You are given MAC address in the form i.e. hhhh.hhhh.hhhh.

Write a script to convert the address in the form hh:hh:hh:hh:hh:hh.

Example 1
Input:  1ac2.34f0.b1c2
Output: 1a:c2:34:f0:b1:c2
Example 2
Input:  abc1.20f1.345a
Output: ab:c1:20:f1:34:5a

This can be done as a one-liner in Perl:

shift =~ /(..)(..)\.(..)(..)\.(..)(..)/; say join q{:}, @{^CAPTURE};

(Full code on Github.)

...and in Raku:

@*ARGS[0] ~~ /(..)(..)\.(..)(..)\.(..)(..)/; @$/.join(q{:}).say

(Full code on Github.)

Both solutions assume the input is being given as a command-line argument. We capture each two character group in the input not counting separators and then join the capture groups together using colons and print the result. The regexp could perhaps be made more concise but this gets the job done.

Challenge 2:

Split Array

You are given a list of codes in many random format.

Write a script to mask first four characters (a-z,0-9) and keep the rest as it is.

Example 1
Input: @list = ('ab-cde-123', '', '3abc-0010.xy')
Output: ('xx-xxe-123', 'xxx.xbc.420', 'xxxx-0010.xy')
Example 2
Input: @list = ('1234567.a', 'a-1234-bc', 'a.b.c.d.e.f')
Output: ('xxxx567.a', 'x-xxx4-bc', 'x.x.x.x.e.f')

This one's a one-liner in Raku too. The input is given as command-line arguments. for each one, an alphanumeric character is replaced by an x upto 4 times. This limit is enforced by the handy :nth parameter to .subst(). Finally the transformed input is printed.
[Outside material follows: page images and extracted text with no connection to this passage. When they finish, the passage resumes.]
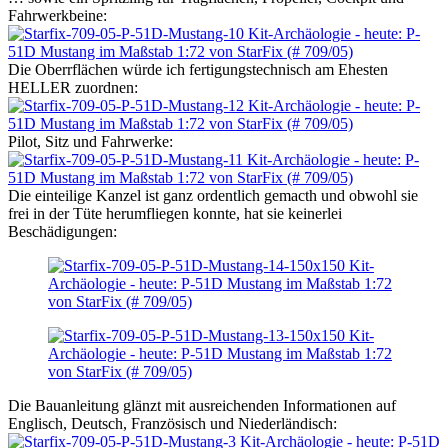
Fahrwerkbeine:
Die Oberrflächen würde ich fertigungstechnisch am Ehesten
HELLER zuordnen:
Pilot, Sitz und Fahrwerke:
Die einteilige Kanzel ist ganz ordentlich gemacth und obwohl sie
frei in der Tüte herumfliegen konnte, hat sie keinerlei
Beschädigungen:
Die Bauanleitung glänzt mit ausreichenden Informationen auf
Englisch, Deutsch, Französisch und Niederländisch:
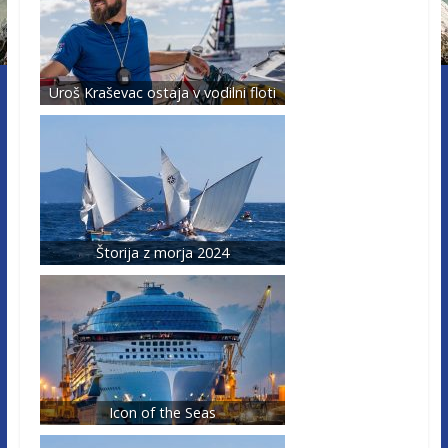
Uroš Kraševac ostaja v vodilni floti
Štorija z morja 2024
Icon of the Seas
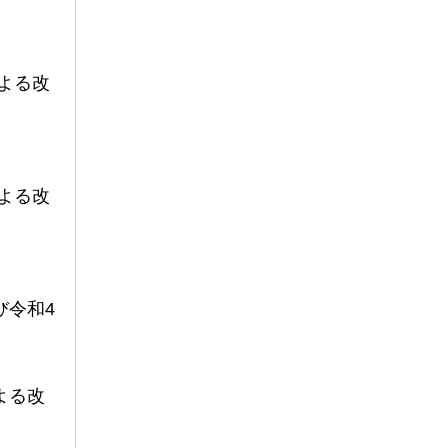
による改
による改
び令和4
よる改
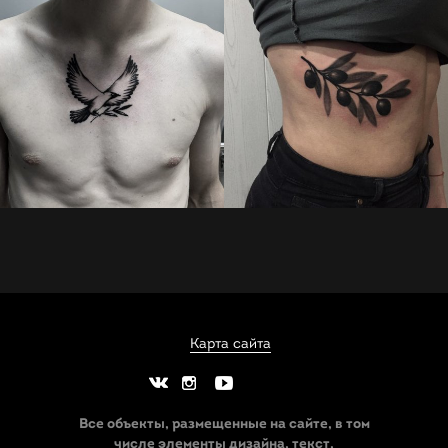
Карта сайта
Все объекты, размещенные на сайте, в том
числе элементы дизайна, текст,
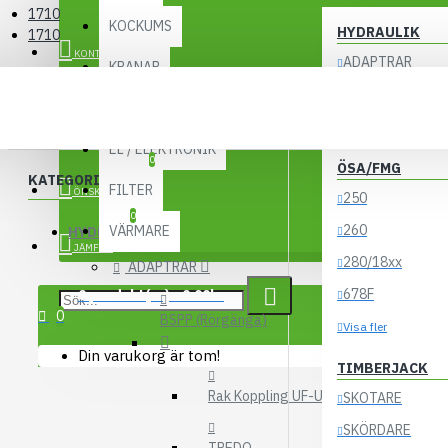
1710
KOCKUMS
HYDRAULIK
1710
KONTO
ADAPTRAR
KRANAR
LASTBILSHYDRA
1710
UTBYTESENHETER
ACKUMULATORE
EL / ELEKTRONIK
0
ÖSA/FMG
KATEGORIER
FILTER
ÖNSKELISTA
250
0
260
VÄRMARE
HYDRAULIK
JÄMFÖR
280/18xx
ADAPTRAR
678F
0 produkt(er) - 0.00kr
0
BSPP (Rörgänga)
Visa fler
Din varukorg är tom!
TIMBERJACK
Rak Koppling UF-UF
SKOTARE
SKÖRDARE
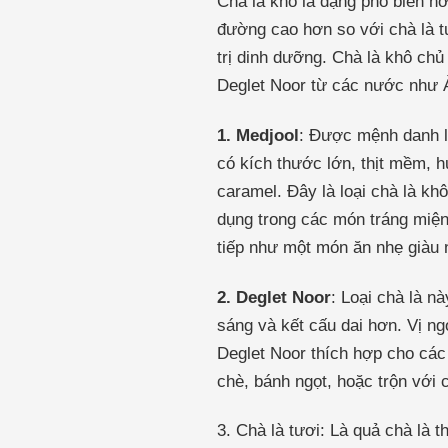
Chà là khô là dạng phổ biến h
đường cao hơn so với chà là t
trị dinh dưỡng. Chà là khô chủ
Deglet Noor từ các nước như Ả
1. Medjool
: Được mệnh danh là
có kích thước lớn, thịt mềm, 
caramel. Đây là loại chà là k
dụng trong các món tráng miện
tiếp như một món ăn nhẹ giàu 
2. Deglet Noor
: Loại chà là n
sáng và kết cấu dai hơn. Vị n
Deglet Noor thích hợp cho cá
chè, bánh ngọt, hoặc trộn với c
3. Chà là tươi: Là quả chà là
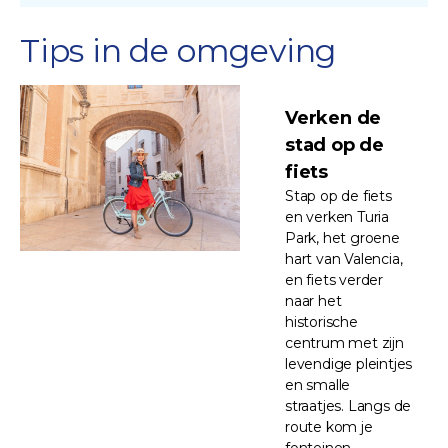
Tips in de omgeving
Verken de
stad op de
fiets
Stap op de fiets
en verken Turia
Park, het groene
hart van Valencia,
en fiets verder
naar het
historische
centrum met zijn
levendige pleintjes
en smalle
straatjes. Langs de
route kom je
fonteinen,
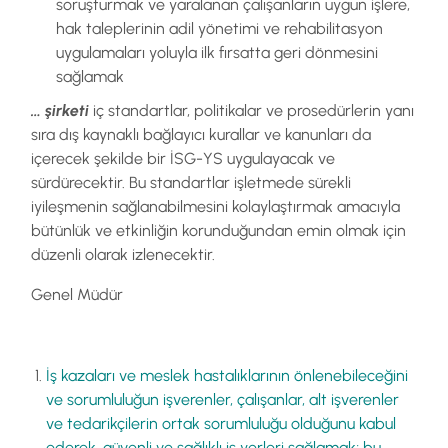
soruşturmak ve yaralanan çalışanların uygun işlere,
hak taleplerinin adil yönetimi ve rehabilitasyon
uygulamaları yoluyla ilk fırsatta geri dönmesini
sağlamak
… şirketi
iç standartlar, politikalar ve prosedürlerin yanı
sıra dış kaynaklı bağlayıcı kurallar ve kanunları da
içerecek şekilde bir İSG-YS uygulayacak ve
sürdürecektir. Bu standartlar işletmede sürekli
iyileşmenin sağlanabilmesini kolaylaştırmak amacıyla
bütünlük ve etkinliğin korunduğundan emin olmak için
düzenli olarak izlenecektir.
Genel Müdür
İş kazaları ve meslek hastalıklarının önlenebileceğini
ve sorumluluğun işverenler, çalışanlar, alt işverenler
ve tedarikçilerin ortak sorumluluğu olduğunu kabul
ederek, güvenli ve sağlıklı iş yerleri sağlamak; bu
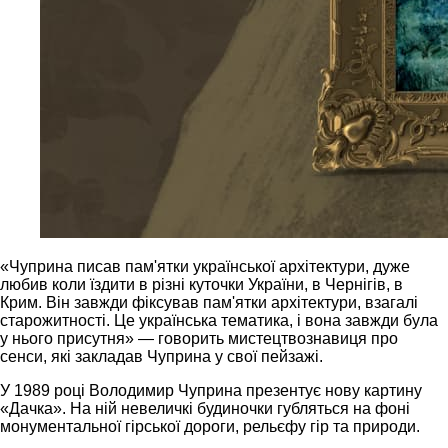
«Чуприна писав пам'ятки української архітектури, дуже
любив коли їздити в різні куточки України, в Чернігів, в
Крим. Він завжди фіксував пам'ятки архітектури, взагалі
старожитності. Це українська тематика, і вона завжди була
у нього присутня» — говорить мистецтвознавиця про
сенси, які закладав Чуприна у свої пейзажі.
У 1989 році Володимир Чуприна презентує нову картину
«Дачка». На ній невеличкі будиночки губляться на фоні
монументальної гірської дороги, рельєфу гір та природи.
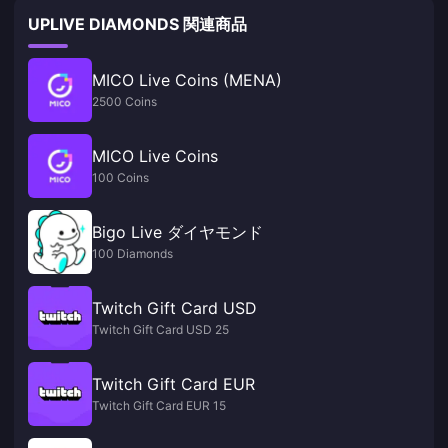
UPLIVE DIAMONDS 関連商品
MICO Live Coins (MENA)
2500 Coins
MICO Live Coins
100 Coins
Bigo Live ダイヤモンド
100 Diamonds
Twitch Gift Card USD
Twitch Gift Card USD 25
Twitch Gift Card EUR
Twitch Gift Card EUR 15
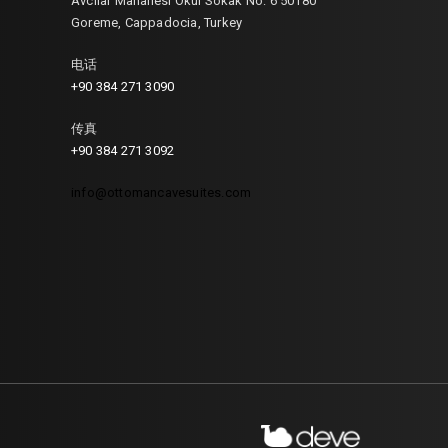
Avcilar Mahallesi Okul Sokak No: 6 50180
Goreme, Cappadocia, Turkey
电话
+90 384 271 3090
传真
+90 384 271 3092
info@ottomancavesuites.com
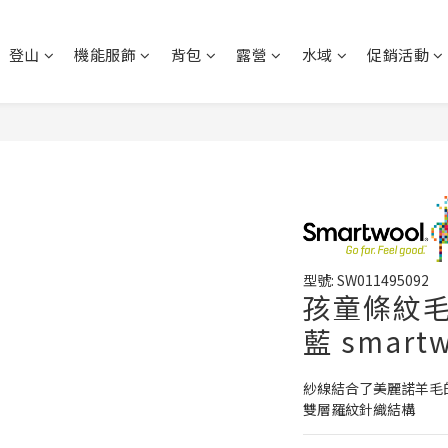
登山
機能服飾
背包
露營
水域
促銷活動
型號: SW011495092
孩童條紋毛
藍 smart
紗線結合了美麗諾羊毛
雙層羅紋針織結構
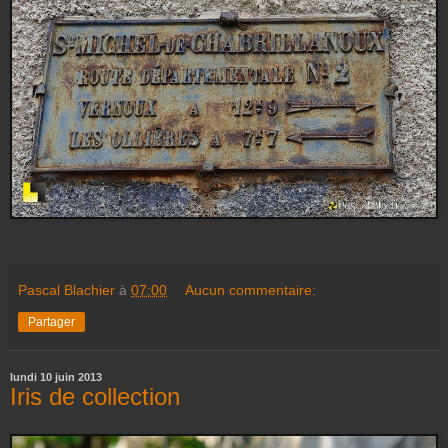
Pascal Blachier
à
07:00
Aucun commentaire:
Partager
lundi 10 juin 2013
Iris de collection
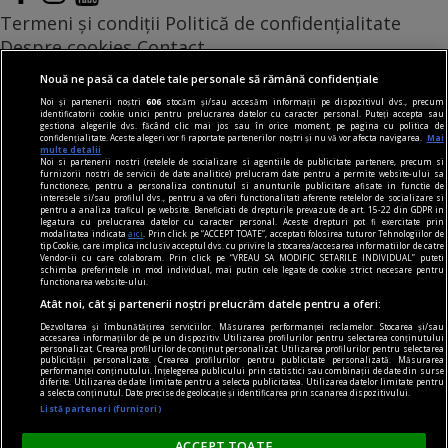
Termeni și condiții
Politică de confidențialitate
Despre cookies
Contact
Modifică preferințe pentru confidențialitate
Nouă ne pasă ca datele tale personale să rămână confidențiale
© Toate drepturile rezervate Adevarul Holding 2026
Noi și partenerii noștri
606
stocăm și/sau accesăm informații pe dispozitivul dvs., precum
identificatorii cookie unici pentru prelucrarea datelor cu caracter personal. Puteți accepta sau
gestiona alegerile dvs. făcând clic mai jos sau în orice moment, pe pagina cu politica de
Din rețeaua Adevărul Holding:
confidențialitate. Aceste alegeri vor fi raportate partenerilor noștri și nu vă vor afecta navigarea.
Mai
multe detalii
Adevarul.ro
Noi si partenerii nostri (retelele de socializare si agentiile de publicitate partenere, precum si
furnizorii nostri de servicii de date analitice) prelucram date pentru a permite website-ului sa
Click.ro
functioneze, pentru a personaliza continutul si anunturile publicitare afisate in functie de
interesele si/sau profilul dvs., pentru a va oferi functionalitati aferente retelelor de socializare si
ClickPoftaBuna.ro
pentru a analiza traficul pe website. Beneficiati de drepturile prevazute de art. 15-22 din GDPR in
legatura cu prelucrarea datelor cu caracter personal. Aceste drepturi pot fi exercitate prin
ClickSanatate.ro
modalitatea indicata
aici
. Prin click pe “ACCEPT TOATE”, acceptati folosirea tuturor Tehnologiilor de
tip Cookie, care implica inclusiv acceptul dvs. cu privire la stocarea/accesarea informatiilor de catre
ClickPentruFemei.ro
Vendor-ii cu care colaboram. Prin click pe “VREAU SA MODIFIC SETARILE INDIVIDUAL” puteti
schimba preferintele in mod individual, mai putin cele legate de cookie strict necesare pentru
DilemaVeche.ro
functionarea website-ului.
OkMagazine.ro
Atât noi, cât și partenerii noștri prelucrăm datele pentru a oferi:
Historia.ro
Dezvoltarea și îmbunătățirea serviciilor. Măsurarea performanței reclamelor. Stocarea și/sau
accesarea informațiilor de pe un dispozitiv. Utilizarea profilurilor pentru selectarea conținutului
personalizat. Crearea profilurilor de conținut personalizat. Utilizarea profilurilor pentru selectarea
publicității personalizate. Crearea profilurilor pentru publicitate personalizată. Măsurarea
performanței conținutului. Înțelegerea publicului prin statistici sau combinații de date din surse
diferite. Utilizarea de date limitate pentru a selecta publicitatea. Utilizarea datelor limitate pentru
a selecta conținutul. Date precise de geolocație și identificarea prin scanarea dispozitivului.
Listă parteneri (furnizori)
ACCEPT TOATE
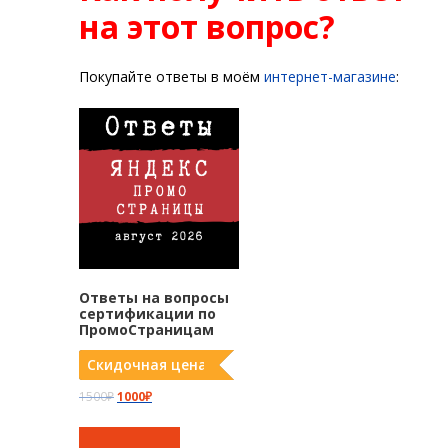
на этот вопрос?
Покупайте ответы в моём
интернет-магазине
:
Ответы на вопросы
сертификации по
ПромоСтраницам
Скидочная цена
П
Т
1500
₽
1000
₽
е
е
р
к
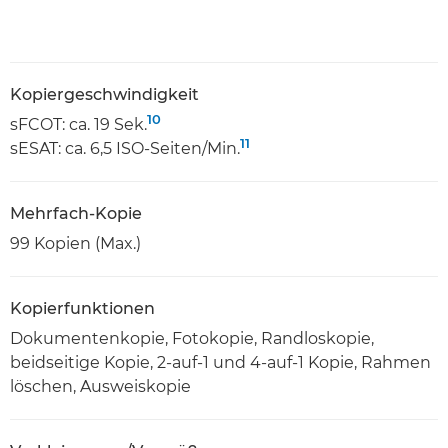
Kopiergeschwindigkeit
10
sFCOT: ca. 19 Sek.
11
sESAT: ca. 6,5 ISO-Seiten/Min.
Mehrfach-Kopie
99 Kopien (Max.)
Kopierfunktionen
Dokumentenkopie, Fotokopie, Randloskopie,
beidseitige Kopie, 2-auf-1 und 4-auf-1 Kopie, Rahmen
löschen, Ausweiskopie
@*{ $_.subst(/<[a..z0..9]>/, "x", :nth(1..4)); }).say;

(Full code on Github.)

Perl, alas, does not have an equivalent to :nth so more code will be required. To make things clearer I put the code that transforms strings into a function called appropriately called transform(). It is called like this:

say q{(} . (join q{, }, map transform($_), @ARGV) . q{)};

(There's a little extra code to make the output look more like that shown in the spec.)

On to transform()....

sub transform {
    my $transformed = shift;

Four times in a loop, we convert a alphanumeric character to NUL. But weren't we supposed to convert it to x? The problem is that x itself is in the class [a-z0-9] so you end up only converting the first alphanumeric character over and over again. Instead we first convert it into a character which is unlikely to ever appear in a string (such as NUL) ...

    for (1 .. 4) {
        $transformed =~ s/[a-z0-9]/\0/;

...and only after we have made all the necessary conversions, we in one fell swoop, convert all the NULs to xs.

    $transformed =~ s/\0/x/g;

Before returning this transformed string, we take the opportunity to enclose it in single quotes as that is how the example output does it.